Many of you are familiar with Yosemite National Park in California and you probably know that rock climbers gather there from around the world to test their skills on the amazing granite cliffs. There is one rock face in particular in Yosemite that is known to be the most challenging vertical climb in the whole world. It’s called El Capitan.
For decades, climbers have been scaling El Capitan to compete for the fastest ascent. In 1958, a team of expert climbers went from bottom to top in 47 days. Since then, with better equipment and techniques, climbers have improved their times from several weeks down to several days. For years, the best teams were summiting El Cap in a matter of four days, maybe shaving 20 minutes off of the fastest time. But last year, a climber from Sacramento named Alex Honnold did something phenomenal. With no ropes and no pack, Alex free climbed El Cap by himself in 3 hours and 56 minutes. The climbing world was stunned. No one had ever conceived of doing something like that before. From weeks to days to hours – it required someone to think differently.
When I first heard that story, my mind immediately went to the sheer rock face that we are climbing called reaching the world for Jesus. Are we getting closer to our goal? Are we too called to think differently?
Inspired by the radical pioneers of rock climbing, we’ve been praying into how we need to respond to the challenge of global mission. We realize that we need to think differently, and God has been faithful to lead us into four new approaches to mission.
One Body. Not many bodies or ministries roped together, but one body, the Body of Christ. Jesus’ prayer for us today is that “all of them may be one, Father, just as you are in me and I am in you. May they be in us so that the world may believe that you have sent me” (John 17:21). Jesus is challenging us to think differently, beginning with our oneness with the Father and then our oneness with the entire Body of Christ. “The eye cannot say to the hand, ‘I don’t need you’”(1 Corinthians 12:21). Can we move past our denominational silos to think differently about our identity in Christ and our interdependence in the Church? This prayer of Christ directly affects our witness to the world. Our unity can be a four-day-to-four-hour game changer.

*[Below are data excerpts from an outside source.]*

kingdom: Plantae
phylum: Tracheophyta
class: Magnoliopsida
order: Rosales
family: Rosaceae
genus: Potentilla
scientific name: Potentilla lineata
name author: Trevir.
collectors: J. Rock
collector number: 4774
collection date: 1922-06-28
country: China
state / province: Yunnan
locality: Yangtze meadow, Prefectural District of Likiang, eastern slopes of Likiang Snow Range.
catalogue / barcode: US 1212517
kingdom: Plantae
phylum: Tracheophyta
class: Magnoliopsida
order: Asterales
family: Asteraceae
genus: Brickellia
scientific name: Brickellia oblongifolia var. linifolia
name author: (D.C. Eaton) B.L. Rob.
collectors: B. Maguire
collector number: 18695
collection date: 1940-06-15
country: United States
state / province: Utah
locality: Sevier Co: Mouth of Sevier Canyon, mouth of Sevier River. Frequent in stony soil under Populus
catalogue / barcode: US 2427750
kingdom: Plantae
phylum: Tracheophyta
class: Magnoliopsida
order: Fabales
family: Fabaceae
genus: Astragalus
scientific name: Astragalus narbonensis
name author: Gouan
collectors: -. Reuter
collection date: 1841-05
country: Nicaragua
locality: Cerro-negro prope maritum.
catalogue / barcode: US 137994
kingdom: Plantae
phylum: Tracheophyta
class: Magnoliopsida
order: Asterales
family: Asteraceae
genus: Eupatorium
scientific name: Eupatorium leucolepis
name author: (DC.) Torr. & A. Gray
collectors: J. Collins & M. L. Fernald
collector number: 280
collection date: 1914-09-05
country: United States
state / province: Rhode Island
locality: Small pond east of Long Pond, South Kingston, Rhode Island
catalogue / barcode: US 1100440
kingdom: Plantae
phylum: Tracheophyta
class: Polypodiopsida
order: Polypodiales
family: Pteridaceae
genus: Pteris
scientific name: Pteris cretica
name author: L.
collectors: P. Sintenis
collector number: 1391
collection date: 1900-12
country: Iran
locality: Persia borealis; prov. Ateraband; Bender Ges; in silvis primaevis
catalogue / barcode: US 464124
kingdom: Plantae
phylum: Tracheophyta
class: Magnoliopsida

One Head. His name is Jesus. He is not just our Savior; he is the Lord of the harvest and our mission leader today. He has strategies to reach every nation, people group and city. He is calling us to radical surrender, to concerted prayer, and to risk-taking obedience. Rather than asking Jesus to fund our strategies and structures, will we listen for his voice and embrace his ways? Will we humble ourselves as leaders and think differently about strategic planning? Jesus would say to us: “Forget the former things; do not dwell on the past. See I am doing a new thing. Now it springs up; do you not perceive it?” (Isaiah 43:18-19). New vision requires new wineskins, and new names. God is doing a new thing.
One Spirit. Empowerment for global mission comes from the Spirit of God, not from our titles or our budgets. The Church was born at Pentecost when they called out to God for the “gift of the Father.” It wasn’t a better missional strategy that grew the Church from 120 to 3000 people in one day. It was the outpouring of the Spirit of God on seekers that drew the nations gathered in Jerusalem. We won’t go from four days to four hours by better marketing. We desperately need the empowerment of the Spirit of God today to renew the Church for her mission challenges and assignments. There are churches in the slums of Nairobi and the condo towers of Beijing who are crying out to God for his Spirit’s empowerment in mission and they are experiencing amazing community transformation. Wherever the Church is calling out to the Father in prayer, he is present with them and transforming lives. Citywide prayer for a citywide harvest is still God’s mission plan.
One Mission. God’s mission, the Missio Dei, is most fully expressed in Christ’s incarnational life, death, resurrection and restoration of all things. Our call is to join this mission by making disciples of all nations. We are all ambassadors of reconciliation in the way of Jesus. God’s mission purpose is “to reconcile to himself all things, whether things on earth or things in heaven, by making peace through his blood, shed on the cross” (Colossians 1:20). We believe the Lord is asking us to think differently about living together on this one mission – locally, nationally and globally.
As we share stories in this Witness about how our teams are living as ambassadors of reconciliation around the world, we pray that the Lord would move us in new ways to live that reality within the Body of Christ in our communities wherever we are. Together, let’s think differently.